On 18th Avenue at 65th Street in the Bensonhurst section of Brooklyn, a line began to form two hours before distribution began. It would later wrap around the block.
As has been the case throughout the pandemic, access to speedy testing appeared to split along economic fault lines. There were no lines at all at MedRite Urgent Care on Chambers Street in lower Manhattan, where people could avoid the typical waiting period of 48 hours or more to get results from a PCR test and learn their status in three hours it they paid $225 out of pocket.
In one quadrant of the Upper East Side, there appeared to be a testing tent, van or table on nearly every block — and even more on others. People passing unexpectedly empty sites jumped at the opportunity to get tested while knowing that the rest of the city was scrambling for tests.
“I saw this table and made my mom stop the car so I could get tested,” said Hannah Gelb as she stood waiting for a test at a PacGenomics site at the corner of 85th Street and Third Avenue.
Roberto Felix, a construction worker, stood nearby. He had been waiting in a long testing line elsewhere when his boss called and told him there was no line at PacGenomics. Felix hustled over.
“Because of Christmas, I wanted to make sure that I don’t have COVID,” he said.
For Marcone Santos, no test or line or fear could stand in the way of his joy.
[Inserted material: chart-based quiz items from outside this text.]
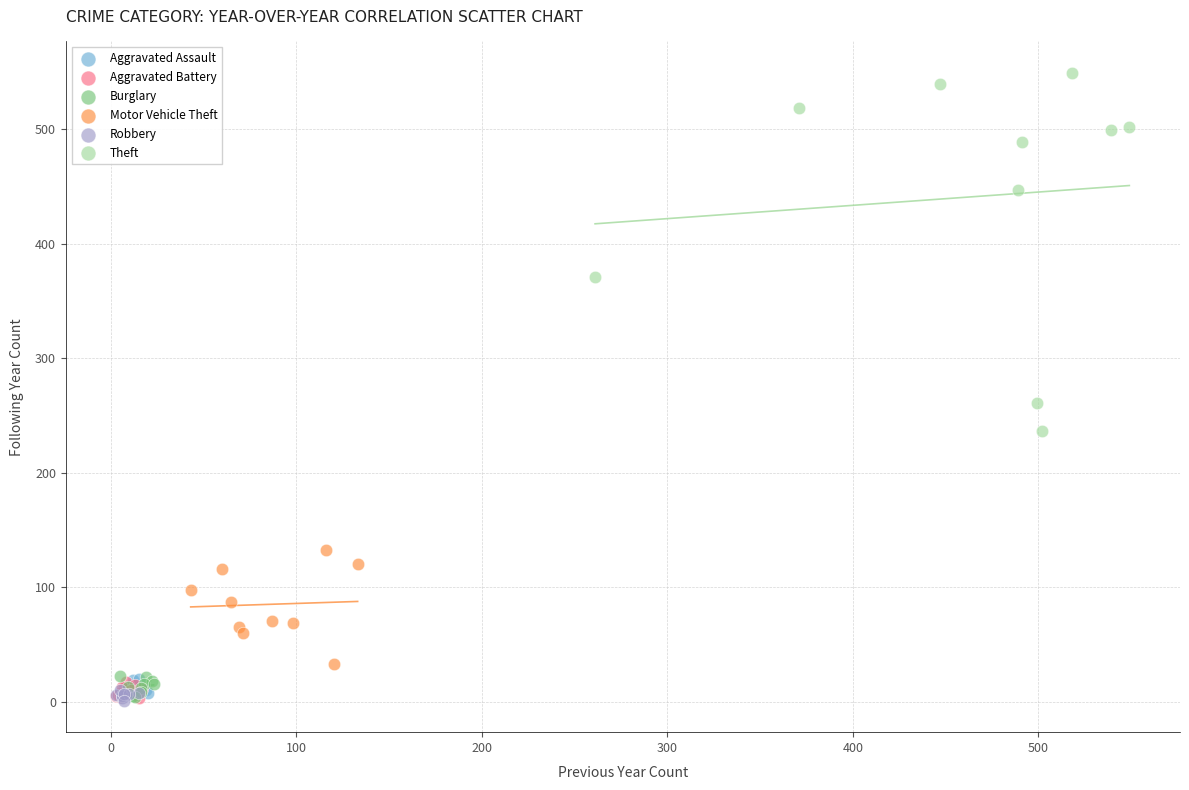

Which series has the widest spread of Y values?

Theft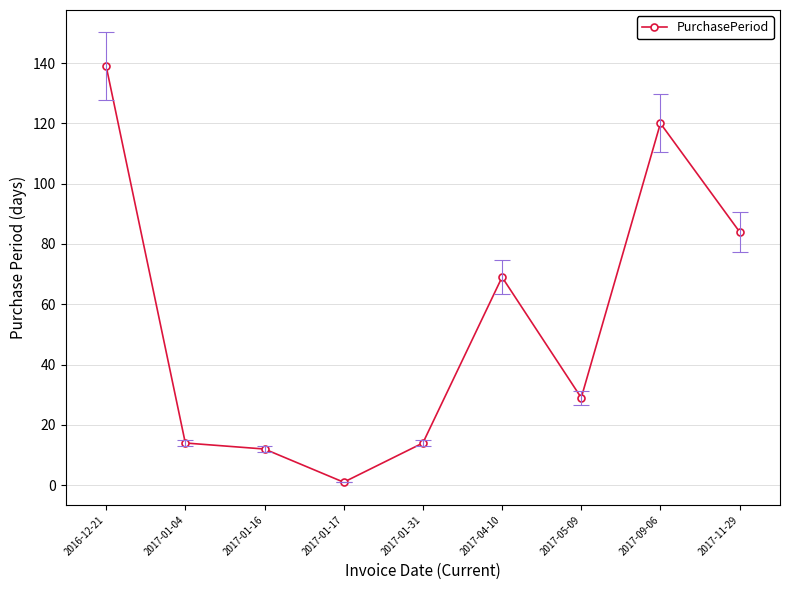

How many lines are shown in the chart?

1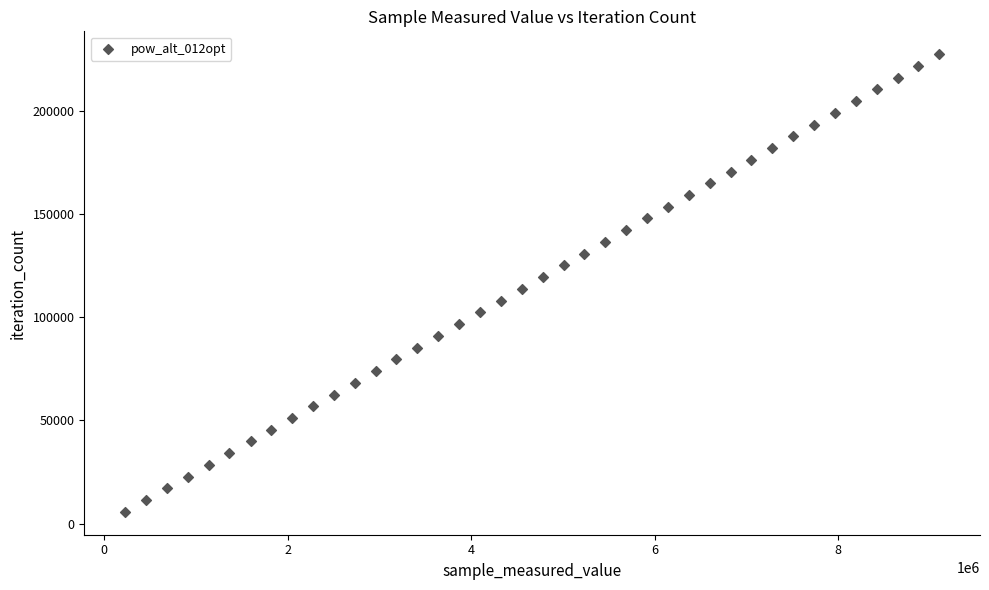

What is the range of X values (max minus min)?

8871720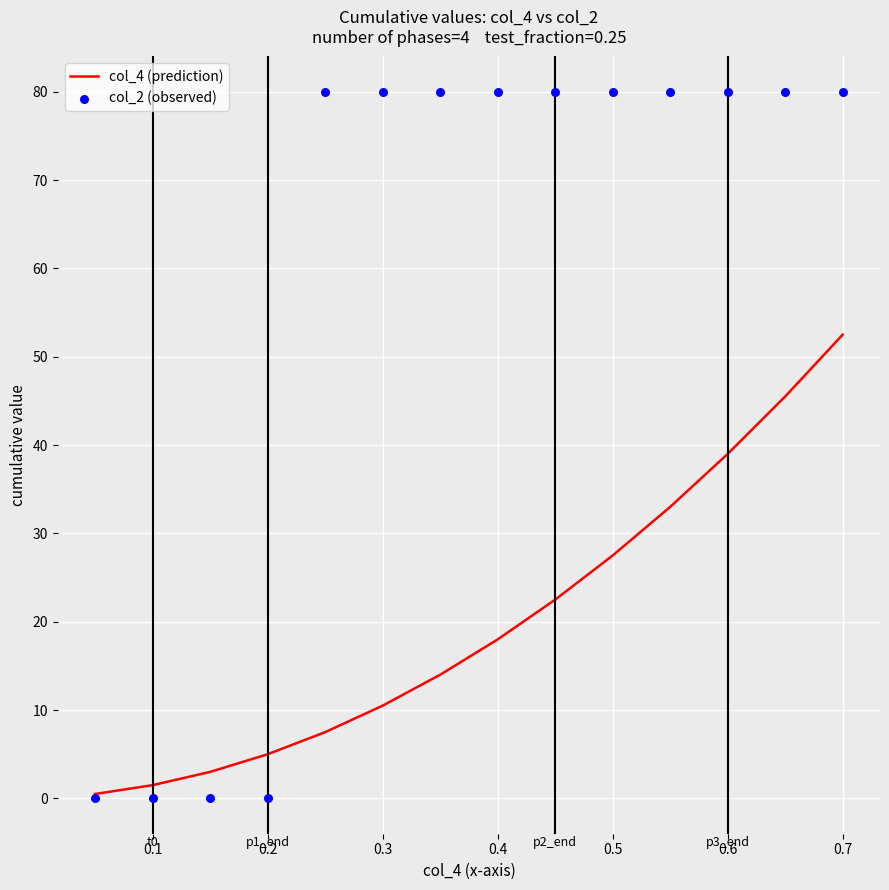

Which series contains the lowest Y value?

col_2 (observed)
Santos, a resident of Bethlehem, Pennsylvania, was at John F. Kennedy Airport on Friday, waiting for his mother and father to arrive from Brazil. It would be the first time they had seen one another in three years.
Despite his fears that the omicron wave would cancel their trip, his parents had just landed and were making their way through customs.
“Everybody is tired of this pandemic and being apart from family, from friends,” said Santos, 37, a carpenter. “For me, waiting for three years to see my family, this is a great time.”
“It’s the holidays,” he added, craning his neck to peer down the arrivals hall. “It’s Christmas tomorrow.”